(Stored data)

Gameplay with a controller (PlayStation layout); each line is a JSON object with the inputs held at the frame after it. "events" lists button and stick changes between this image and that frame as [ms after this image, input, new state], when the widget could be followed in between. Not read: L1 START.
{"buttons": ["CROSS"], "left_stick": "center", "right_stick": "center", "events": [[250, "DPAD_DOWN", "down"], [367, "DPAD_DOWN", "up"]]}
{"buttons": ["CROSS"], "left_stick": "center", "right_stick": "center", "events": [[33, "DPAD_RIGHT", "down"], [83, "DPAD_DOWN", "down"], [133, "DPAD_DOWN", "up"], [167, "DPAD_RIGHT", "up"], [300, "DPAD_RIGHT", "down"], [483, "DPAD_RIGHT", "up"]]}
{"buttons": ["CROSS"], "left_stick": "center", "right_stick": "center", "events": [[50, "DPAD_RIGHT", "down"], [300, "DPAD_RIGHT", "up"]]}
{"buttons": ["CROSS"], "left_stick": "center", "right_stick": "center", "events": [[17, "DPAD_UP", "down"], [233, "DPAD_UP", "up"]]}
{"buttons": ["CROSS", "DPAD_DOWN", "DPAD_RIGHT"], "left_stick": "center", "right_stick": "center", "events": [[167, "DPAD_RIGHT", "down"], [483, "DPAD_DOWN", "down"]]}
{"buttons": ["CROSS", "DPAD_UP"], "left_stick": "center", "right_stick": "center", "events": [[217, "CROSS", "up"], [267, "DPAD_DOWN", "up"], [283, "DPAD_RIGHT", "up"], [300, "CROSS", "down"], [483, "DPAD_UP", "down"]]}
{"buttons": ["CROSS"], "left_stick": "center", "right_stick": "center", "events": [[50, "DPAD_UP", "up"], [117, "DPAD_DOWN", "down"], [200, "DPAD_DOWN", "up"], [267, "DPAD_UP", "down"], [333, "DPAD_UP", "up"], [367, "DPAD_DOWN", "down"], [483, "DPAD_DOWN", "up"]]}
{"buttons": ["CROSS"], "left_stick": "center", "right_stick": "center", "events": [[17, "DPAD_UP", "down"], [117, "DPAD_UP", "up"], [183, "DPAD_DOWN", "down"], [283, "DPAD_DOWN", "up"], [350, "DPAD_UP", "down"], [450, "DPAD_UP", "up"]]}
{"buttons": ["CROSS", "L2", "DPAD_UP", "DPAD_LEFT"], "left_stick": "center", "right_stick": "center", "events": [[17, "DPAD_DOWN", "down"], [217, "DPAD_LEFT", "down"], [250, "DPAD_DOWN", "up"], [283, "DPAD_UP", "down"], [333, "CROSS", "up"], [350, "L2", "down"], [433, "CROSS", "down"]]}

■ DIRECTIONS FOR THIS TASK ■
Look back at the records above. Repeat all of them exactly.

■ ANSWER FOR THIS EXERCISE ■
Gameplay with a controller (PlayStation layout); each line is a JSON object with the inputs held at the frame after it. "events" lists button and stick changes between this image and that frame as [ms after this image, input, new state], when the widget could be followed in between. Not read: L1 START.
{"buttons": ["CROSS"], "left_stick": "center", "right_stick": "center", "events": [[250, "DPAD_DOWN", "down"], [367, "DPAD_DOWN", "up"]]}
{"buttons": ["CROSS"], "left_stick": "center", "right_stick": "center", "events": [[33, "DPAD_RIGHT", "down"], [83, "DPAD_DOWN", "down"], [133, "DPAD_DOWN", "up"], [167, "DPAD_RIGHT", "up"], [300, "DPAD_RIGHT", "down"], [483, "DPAD_RIGHT", "up"]]}
{"buttons": ["CROSS"], "left_stick": "center", "right_stick": "center", "events": [[50, "DPAD_RIGHT", "down"], [300, "DPAD_RIGHT", "up"]]}
{"buttons": ["CROSS"], "left_stick": "center", "right_stick": "center", "events": [[17, "DPAD_UP", "down"], [233, "DPAD_UP", "up"]]}
{"buttons": ["CROSS", "DPAD_DOWN", "DPAD_RIGHT"], "left_stick": "center", "right_stick": "center", "events": [[167, "DPAD_RIGHT", "down"], [483, "DPAD_DOWN", "down"]]}
{"buttons": ["CROSS", "DPAD_UP"], "left_stick": "center", "right_stick": "center", "events": [[217, "CROSS", "up"], [267, "DPAD_DOWN", "up"], [283, "DPAD_RIGHT", "up"], [300, "CROSS", "down"], [483, "DPAD_UP", "down"]]}
{"buttons": ["CROSS"], "left_stick": "center", "right_stick": "center", "events": [[50, "DPAD_UP", "up"], [117, "DPAD_DOWN", "down"], [200, "DPAD_DOWN", "up"], [267, "DPAD_UP", "down"], [333, "DPAD_UP", "up"], [367, "DPAD_DOWN", "down"], [483, "DPAD_DOWN", "up"]]}
{"buttons": ["CROSS"], "left_stick": "center", "right_stick": "center", "events": [[17, "DPAD_UP", "down"], [117, "DPAD_UP", "up"], [183, "DPAD_DOWN", "down"], [283, "DPAD_DOWN", "up"], [350, "DPAD_UP", "down"], [450, "DPAD_UP", "up"]]}
{"buttons": ["CROSS", "L2", "DPAD_UP", "DPAD_LEFT"], "left_stick": "center", "right_stick": "center", "events": [[17, "DPAD_DOWN", "down"], [217, "DPAD_LEFT", "down"], [250, "DPAD_DOWN", "up"], [283, "DPAD_UP", "down"], [333, "CROSS", "up"], [350, "L2", "down"], [433, "CROSS", "down"]]}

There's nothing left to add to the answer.